Dr. Manmohan Singh will be well advised to get his mind off the minutiae of electoral politics this week. Bigger things are at stake in London next Thursday. The G20 meeting which Gordon Brown has convened is reminiscent of a similar London Conference in 1933. That one failed because Franklin Roosevelt refused to come. USA was then the greatest economic power but lacked the political clout in international financial matters that Britain had. The failure of developed countries to cooperate in tackling the Depression added to national grievances hanging over since the Treaty of Versailles sparked the Second World War.
Since then international cooperation and dialogue have been institutionalised. The Bretton Woods conference established the IMF and the World Bank. These became possible because Britain, with Keynes at the head of its delegation, recognised that while it had lost economic power it still had the best brains. Keynes did not get his way but still the Bretton Woods kept the Western economies prosperous for 25 years.

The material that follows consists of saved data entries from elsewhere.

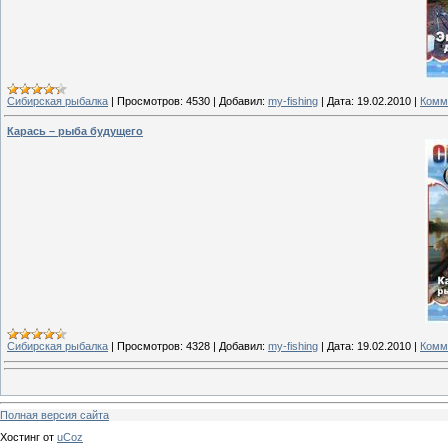
Сибирская рыбалка
|
Просмотров:
4530
|
Добавил:
my-fishing
|
Дата:
19.02.2010
|
Комм
Карась – рыба будущего
Сибирская рыбалка
|
Просмотров:
4328
|
Добавил:
my-fishing
|
Дата:
19.02.2010
|
Комм
Полная версия сайта
Хостинг от
uCoz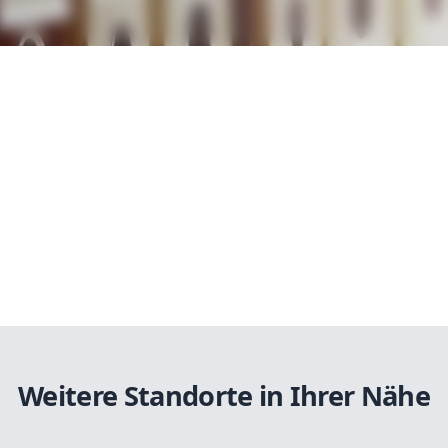
Weitere Standorte in Ihrer Nähe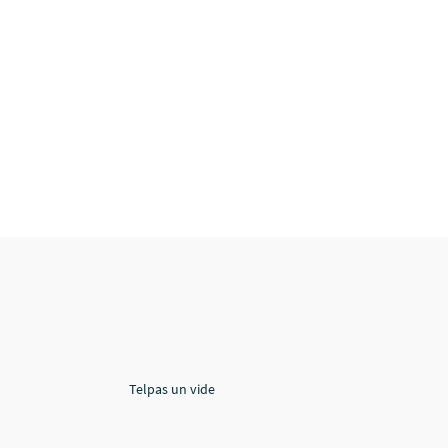
Telpas un vide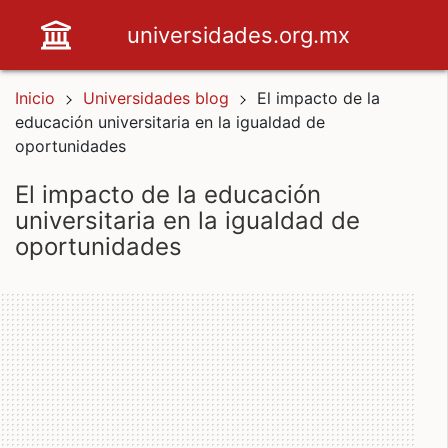
universidades.org.mx
Inicio
Universidades blog
El impacto de la
educación universitaria en la igualdad de
oportunidades
el impacto de la educación
universitaria en la igualdad de
oportunidades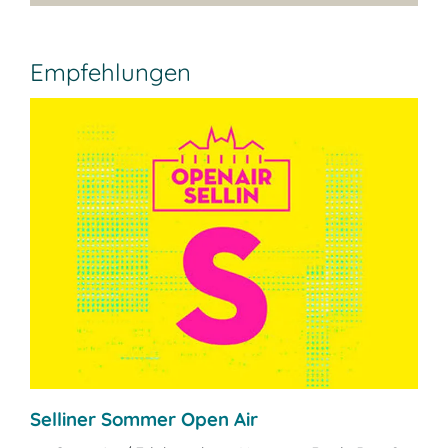
Empfehlungen
Selliner Sommer Open Air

Since the breakdown of fixed exchange rates in 1971, we have had a dysfunctional IMF and no oversight of global financial problems. The developing countries got nothing but bad advice and a lot of bullying from the IMF. Now we have had globalisation. The flow of private capital to developing nations rose from $200 billion in 1992 to $950 billion in 2007, many times the official foreign aid. After 15 years of boom, from 1992 to 2007, we have a deep depression. The flow of private capital to developing nations is again down to $200 billion. The system needs fixing, perhaps with a reformed and restructured IMF.